From 2006 to 2008, Neil Magnuson in-line skated some 5,000 kilometres across Canada to raise awareness about what he sees as an attack on Canadians’ freedom — laws prohibiting the possession and/or use of drugs, especially marijuana.
This year the Vancouver man is taking a similar message on the road —†only this time he’s eschewing the considerable logistical and physical stress of doing it under his own steam for something most would find a bit more realistic for his 55-year-old body.
He’s doing it in a van.
In what he and his supporters call the Freedom Tour, Magnuson professes great respect for the sacrifices brave Canadians have made to win our freedoms. That’s why he plans to arrive in Ottawa on Remembrance Day to deliver his message to the powers that be — that those hard-won freedoms should include the freedom for adults to partake in recreational drugs if they so choose.

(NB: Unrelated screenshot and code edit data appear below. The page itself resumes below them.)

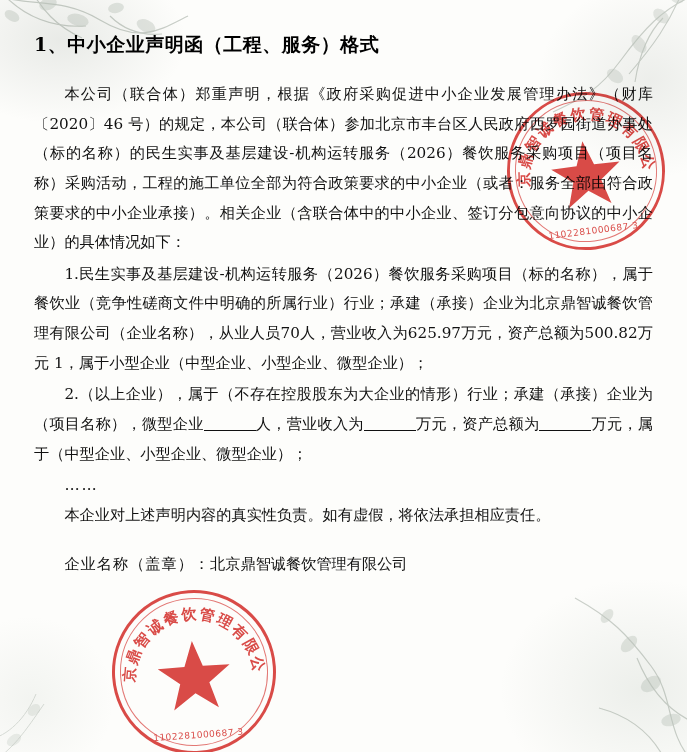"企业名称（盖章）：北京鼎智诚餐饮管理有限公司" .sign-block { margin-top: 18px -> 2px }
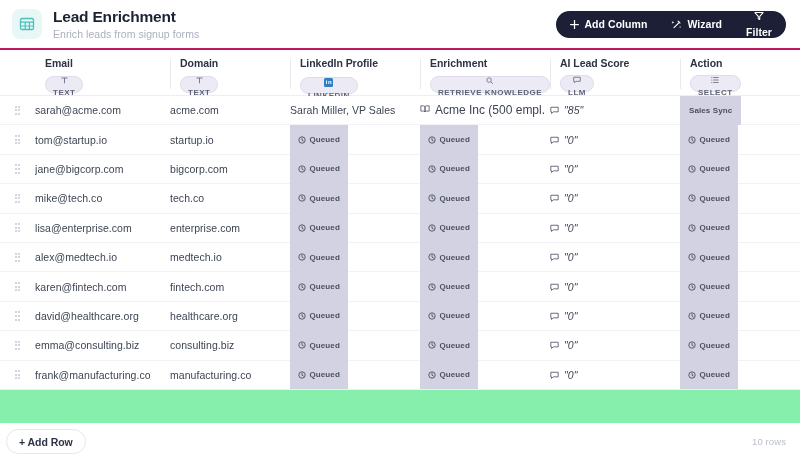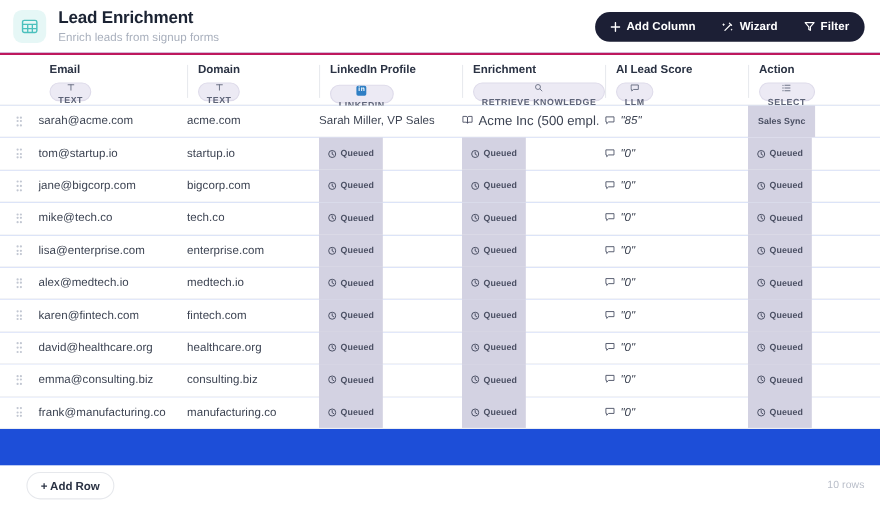"Lead Enrichment" .app { background: #1d4ed8 -> #86efac }
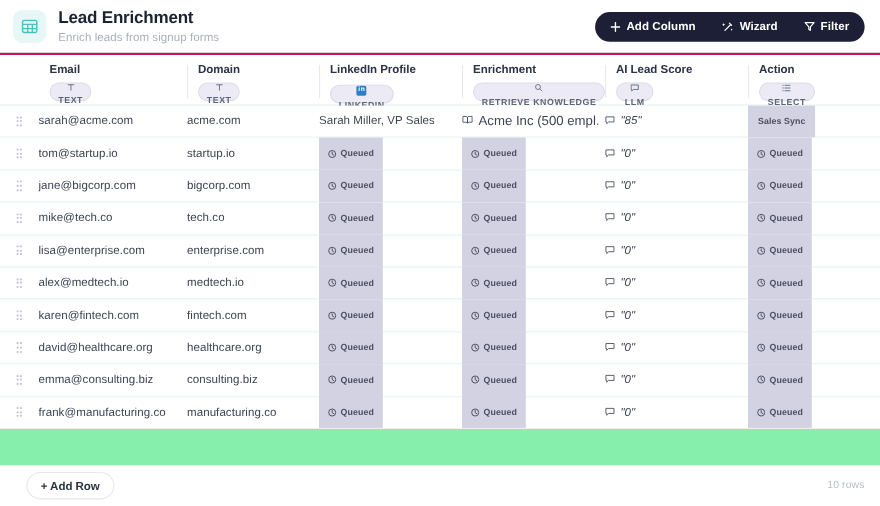"Filter" .btn-group .gbtn:last-child { flex-direction: none -> column }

The literature he hands out to those he meets includes the passage, “Freedom is the right to do or not do whatever you want do or don’t want do to without any interference, coercion or prohibition unless you unreasonably interfere with someone else.”

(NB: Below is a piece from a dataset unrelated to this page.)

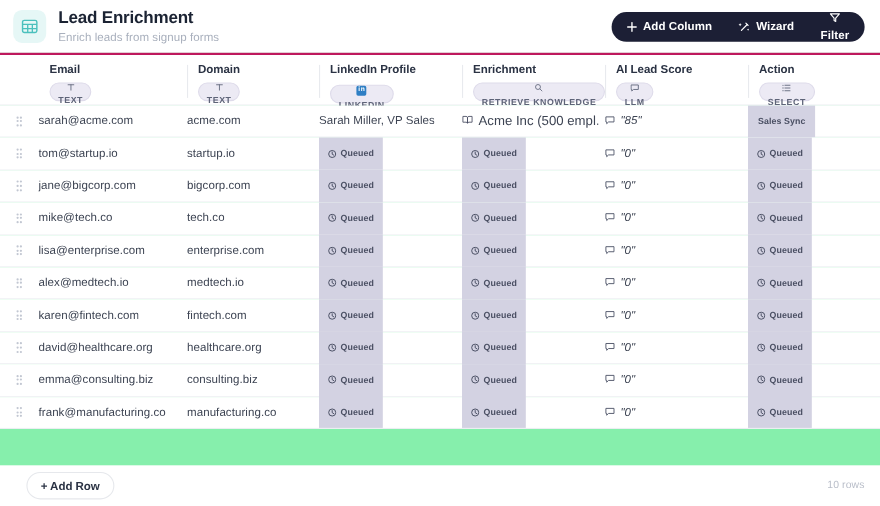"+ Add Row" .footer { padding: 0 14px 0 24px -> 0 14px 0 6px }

Magnuson insists that the billions spent on policing, the justice system, prisons and what not is part of a “corporate agenda” is unnecessarily restricting Canadians’ freedoms. Instead, he would like to see the drugs legalized and regulated.
He insists he’s not advocating for the increased use of injected drugs, crystal meth and/or other drugs that can be harmful or fatal if abused. He is in favour of legalizing drugs and treating them as a health matter, not a legal one.
“I’m certainly not pro-drug abuse. I’m pro-freedom to choose,” he said.
He also says marijuana, hemp, cannabis or whatever one calls it has been proven beneficial to many Canadians and that growing the plant and using for its myriad purposes — including the making of clothing and rope or the possession and use of small amounts — should be completely legal. Doing so would eliminate the “black market” in the substance, he said.
Increasingly, people in positions of influence seem to agree. Among the recent signatories to a letter addressed to Premier Christy Clark calling for “a regulated, public health approach to adult marijuana use” in B.C. were Vancouver Mayor Gregor Robertson, Burnaby Mayor Derrick Corrigan and North Vancouver City Mayor Darrell Mussatto.
Magnuson, who ran under the Marijuana Party banner for the legislature in the B.C. riding of Surrey-Whalley in 2005, said that in the first few weeks of the 2012 tour he’s found quite a receptive audience.
“In B.C. it’s been like preaching to the choir,” he said.
But not everyone is sold. One person on Vancouver Island called his version of the Canadian flag — with a marijuana leaf in the place of the maple leaf — disrespectful.
“That’s because we’re talking about laws that are disrespectful” toward Canadians’ freedoms, Magnuson responded.